== Exercise aim ==
Which lines of the data include the string "Markt"? List them all.

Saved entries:
[Start of Attachment]

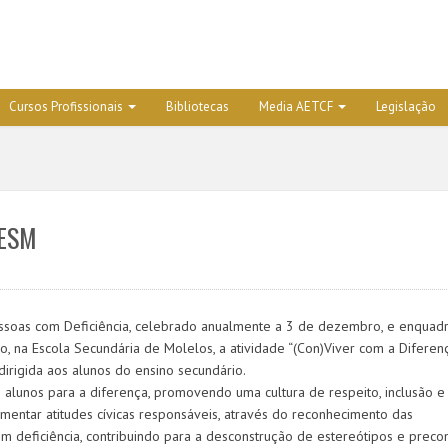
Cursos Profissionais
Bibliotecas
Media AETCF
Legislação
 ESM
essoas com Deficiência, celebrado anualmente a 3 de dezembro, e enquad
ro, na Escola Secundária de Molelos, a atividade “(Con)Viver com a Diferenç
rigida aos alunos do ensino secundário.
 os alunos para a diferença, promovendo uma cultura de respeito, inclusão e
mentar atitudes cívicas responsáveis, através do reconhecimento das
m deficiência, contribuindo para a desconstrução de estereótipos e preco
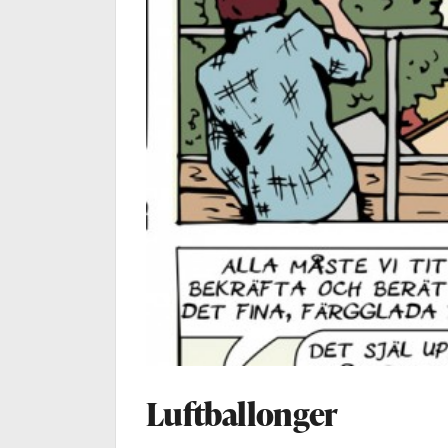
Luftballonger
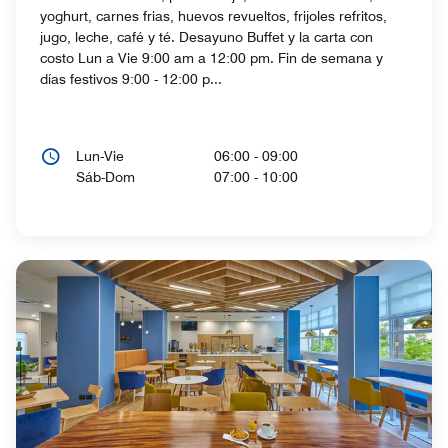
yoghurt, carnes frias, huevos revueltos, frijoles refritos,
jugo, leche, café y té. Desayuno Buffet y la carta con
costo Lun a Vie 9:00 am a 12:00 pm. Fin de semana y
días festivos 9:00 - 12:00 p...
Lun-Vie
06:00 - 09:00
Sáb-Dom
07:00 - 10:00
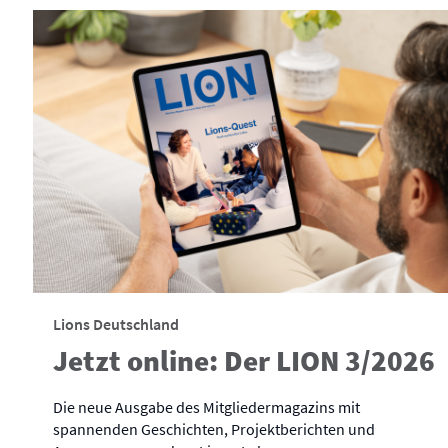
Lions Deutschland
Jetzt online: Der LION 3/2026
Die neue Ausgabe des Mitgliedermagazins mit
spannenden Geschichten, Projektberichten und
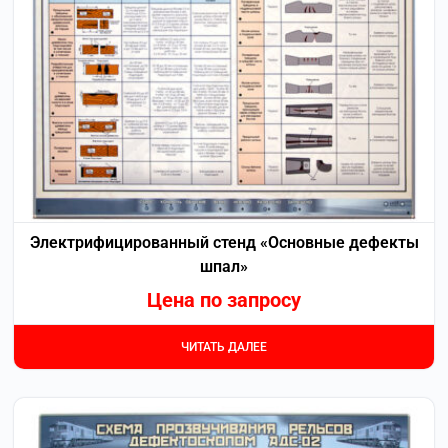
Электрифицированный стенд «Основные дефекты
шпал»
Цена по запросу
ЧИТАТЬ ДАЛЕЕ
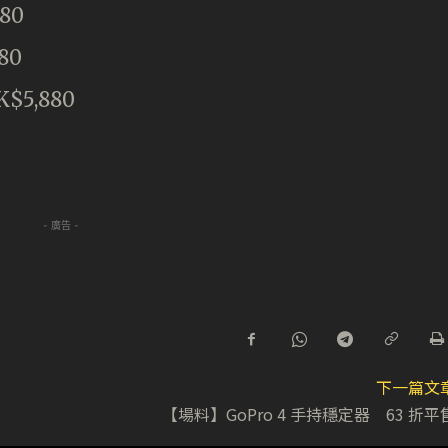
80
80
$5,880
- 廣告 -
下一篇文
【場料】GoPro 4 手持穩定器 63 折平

[End of Attachment]
[Start of Attachment]

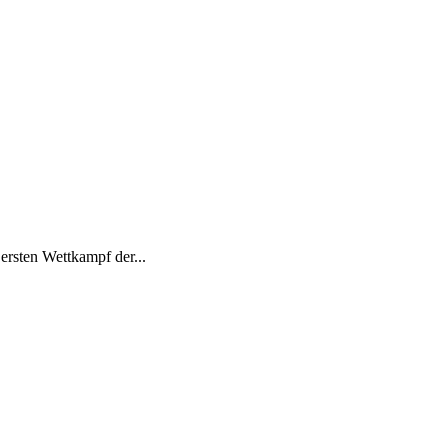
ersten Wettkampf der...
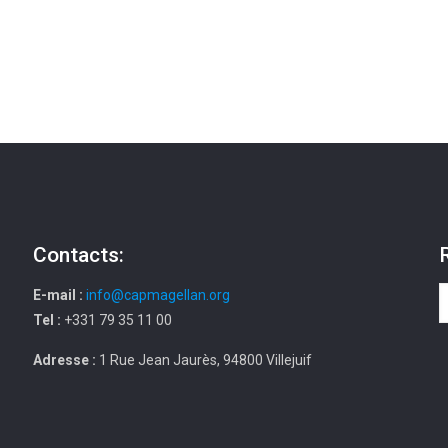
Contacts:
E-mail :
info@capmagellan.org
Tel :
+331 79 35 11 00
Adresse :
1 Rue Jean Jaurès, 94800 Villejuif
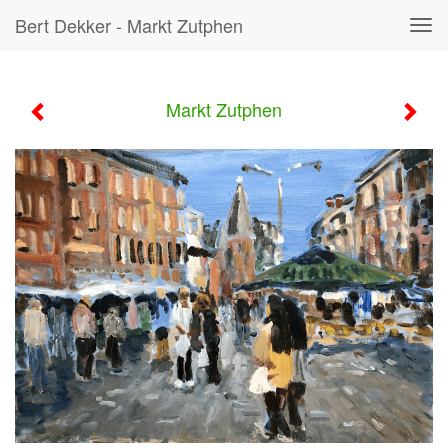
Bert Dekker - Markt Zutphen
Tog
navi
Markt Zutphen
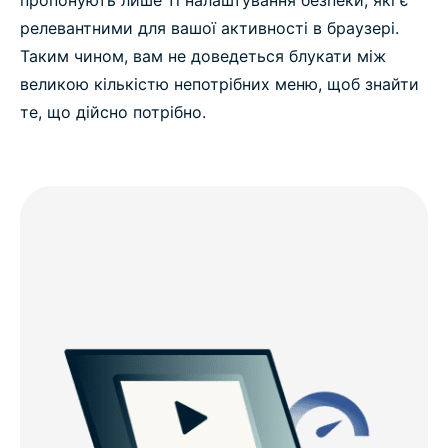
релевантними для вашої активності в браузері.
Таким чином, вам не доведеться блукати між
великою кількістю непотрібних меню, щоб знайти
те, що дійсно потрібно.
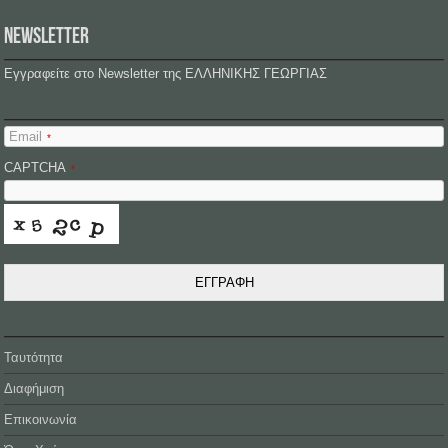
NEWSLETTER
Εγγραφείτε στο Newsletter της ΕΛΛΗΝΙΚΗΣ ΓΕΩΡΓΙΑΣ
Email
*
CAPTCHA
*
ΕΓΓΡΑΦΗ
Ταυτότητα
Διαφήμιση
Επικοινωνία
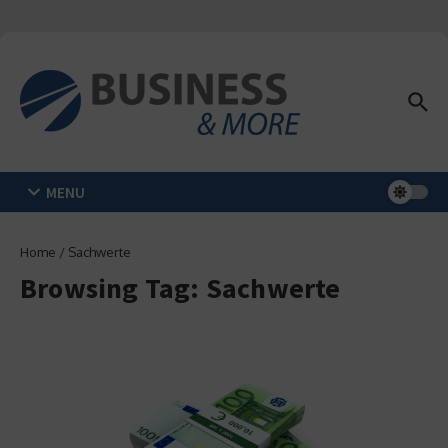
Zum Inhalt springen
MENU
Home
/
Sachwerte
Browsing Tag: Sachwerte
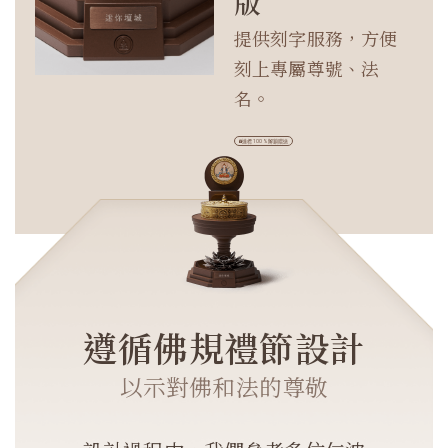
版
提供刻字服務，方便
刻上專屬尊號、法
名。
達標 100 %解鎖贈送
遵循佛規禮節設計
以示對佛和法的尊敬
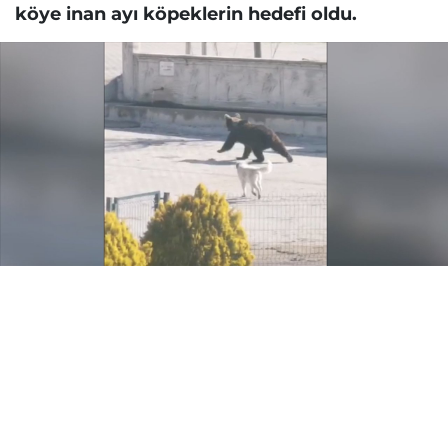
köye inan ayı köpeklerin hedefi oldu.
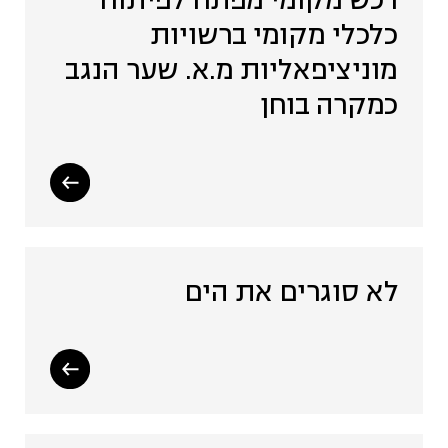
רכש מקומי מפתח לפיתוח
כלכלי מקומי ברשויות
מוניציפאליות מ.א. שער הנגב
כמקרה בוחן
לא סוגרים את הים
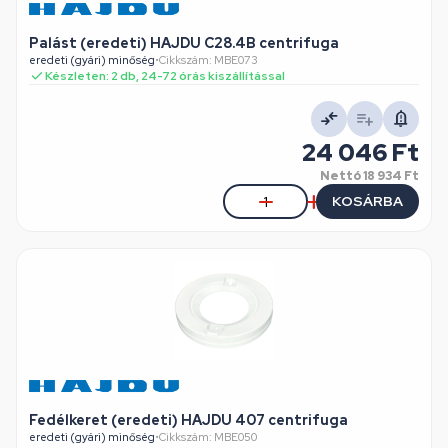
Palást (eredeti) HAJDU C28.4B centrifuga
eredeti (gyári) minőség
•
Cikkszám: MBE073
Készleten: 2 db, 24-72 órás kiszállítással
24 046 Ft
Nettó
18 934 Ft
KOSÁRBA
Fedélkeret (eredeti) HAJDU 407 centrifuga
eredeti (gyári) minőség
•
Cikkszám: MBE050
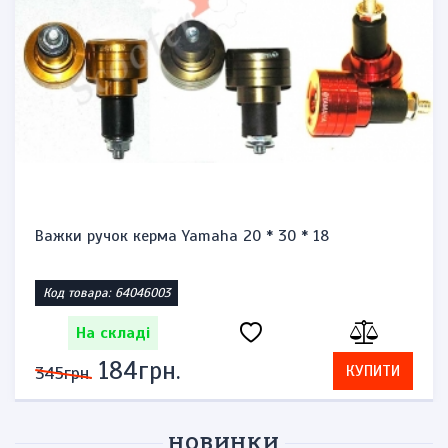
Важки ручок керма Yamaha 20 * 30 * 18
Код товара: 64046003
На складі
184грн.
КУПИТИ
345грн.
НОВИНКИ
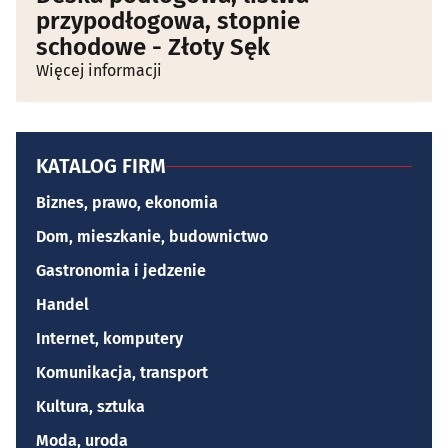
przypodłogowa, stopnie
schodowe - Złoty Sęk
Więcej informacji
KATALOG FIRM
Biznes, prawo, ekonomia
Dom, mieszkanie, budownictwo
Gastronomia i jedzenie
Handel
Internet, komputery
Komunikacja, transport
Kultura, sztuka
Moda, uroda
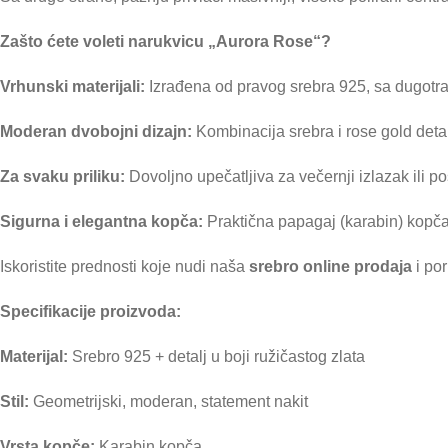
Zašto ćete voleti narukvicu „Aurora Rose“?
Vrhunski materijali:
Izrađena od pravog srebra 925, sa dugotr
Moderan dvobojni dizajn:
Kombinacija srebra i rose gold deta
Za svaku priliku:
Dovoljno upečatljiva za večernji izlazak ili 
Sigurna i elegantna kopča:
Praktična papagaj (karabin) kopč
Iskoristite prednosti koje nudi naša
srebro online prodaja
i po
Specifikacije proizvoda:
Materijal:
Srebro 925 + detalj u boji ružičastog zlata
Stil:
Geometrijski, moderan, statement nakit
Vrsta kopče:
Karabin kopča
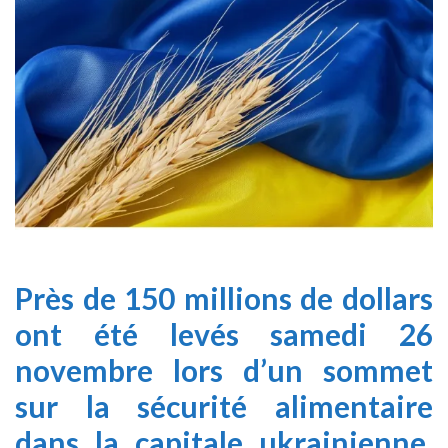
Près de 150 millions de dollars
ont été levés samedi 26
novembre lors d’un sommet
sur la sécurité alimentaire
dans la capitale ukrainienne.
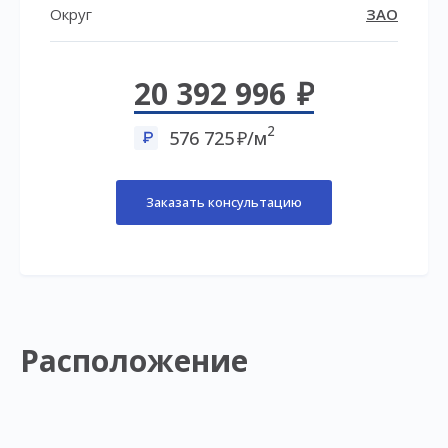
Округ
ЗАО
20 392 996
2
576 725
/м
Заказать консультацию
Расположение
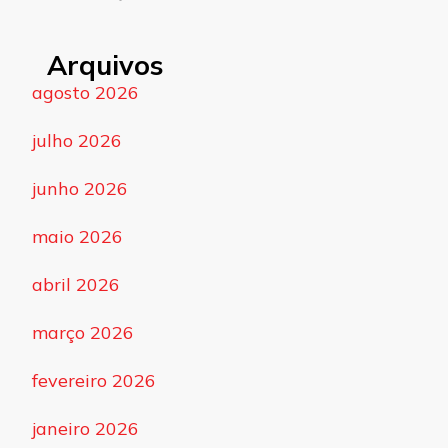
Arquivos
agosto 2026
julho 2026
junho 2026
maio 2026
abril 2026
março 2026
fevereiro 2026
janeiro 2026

[End of Attachment]
[Start of Attachment]

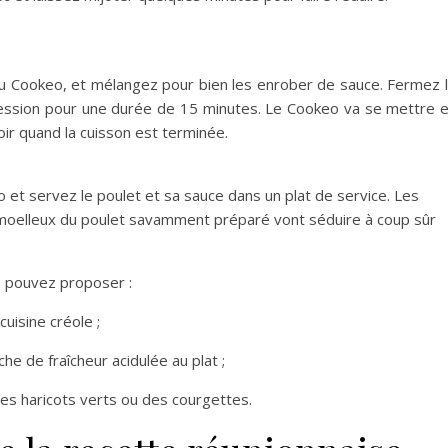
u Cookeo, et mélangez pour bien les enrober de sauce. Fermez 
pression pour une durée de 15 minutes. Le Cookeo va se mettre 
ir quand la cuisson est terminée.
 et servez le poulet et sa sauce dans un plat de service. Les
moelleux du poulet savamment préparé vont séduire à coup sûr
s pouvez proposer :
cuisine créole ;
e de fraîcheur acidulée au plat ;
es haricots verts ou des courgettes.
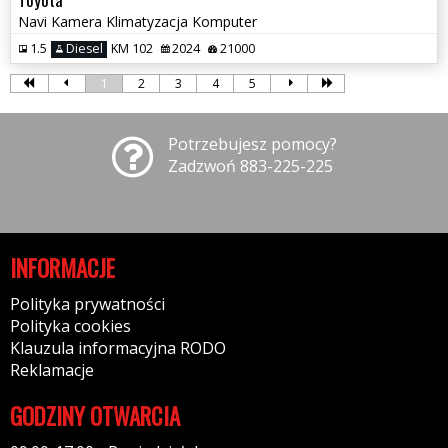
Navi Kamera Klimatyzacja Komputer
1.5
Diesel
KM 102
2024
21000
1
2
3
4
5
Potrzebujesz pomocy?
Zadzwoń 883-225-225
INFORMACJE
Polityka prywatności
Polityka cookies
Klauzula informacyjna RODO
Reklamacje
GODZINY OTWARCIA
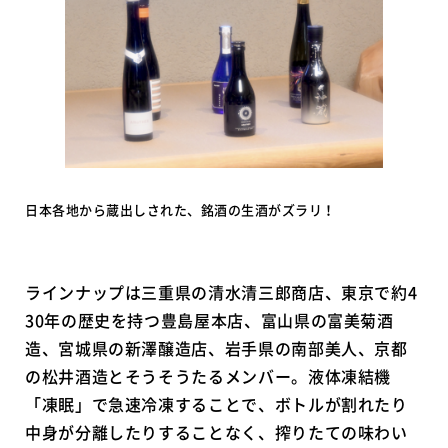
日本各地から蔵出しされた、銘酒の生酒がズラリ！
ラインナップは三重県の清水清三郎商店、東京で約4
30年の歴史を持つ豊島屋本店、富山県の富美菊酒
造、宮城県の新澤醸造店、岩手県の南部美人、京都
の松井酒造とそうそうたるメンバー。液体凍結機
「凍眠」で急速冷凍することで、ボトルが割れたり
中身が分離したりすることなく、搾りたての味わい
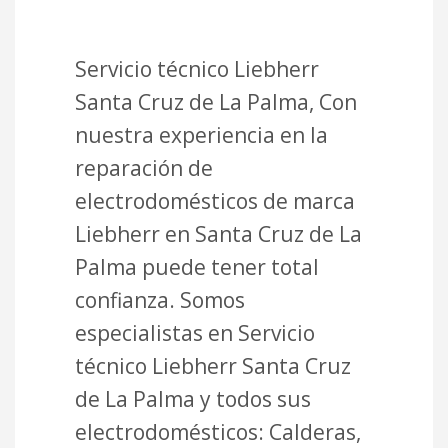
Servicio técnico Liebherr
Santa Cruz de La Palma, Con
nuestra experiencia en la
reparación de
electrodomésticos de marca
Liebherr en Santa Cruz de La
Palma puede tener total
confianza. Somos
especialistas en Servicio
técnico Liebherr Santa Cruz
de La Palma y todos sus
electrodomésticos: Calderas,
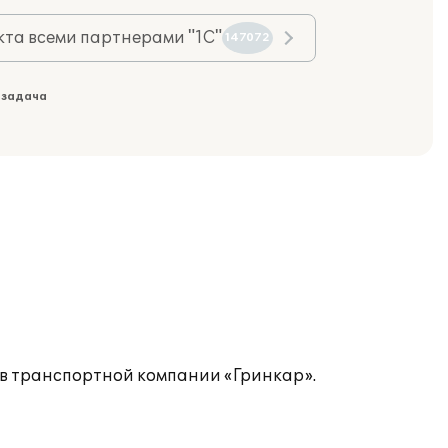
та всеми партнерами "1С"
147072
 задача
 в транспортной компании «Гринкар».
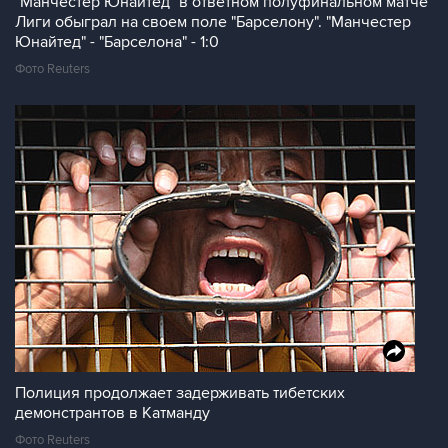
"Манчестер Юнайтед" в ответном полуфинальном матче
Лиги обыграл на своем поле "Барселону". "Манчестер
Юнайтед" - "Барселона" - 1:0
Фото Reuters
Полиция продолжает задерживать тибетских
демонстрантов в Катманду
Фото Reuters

[End of Attachment]

== Written answer ==
Bert Dekker - Markt Zutphen
Markt Zutphen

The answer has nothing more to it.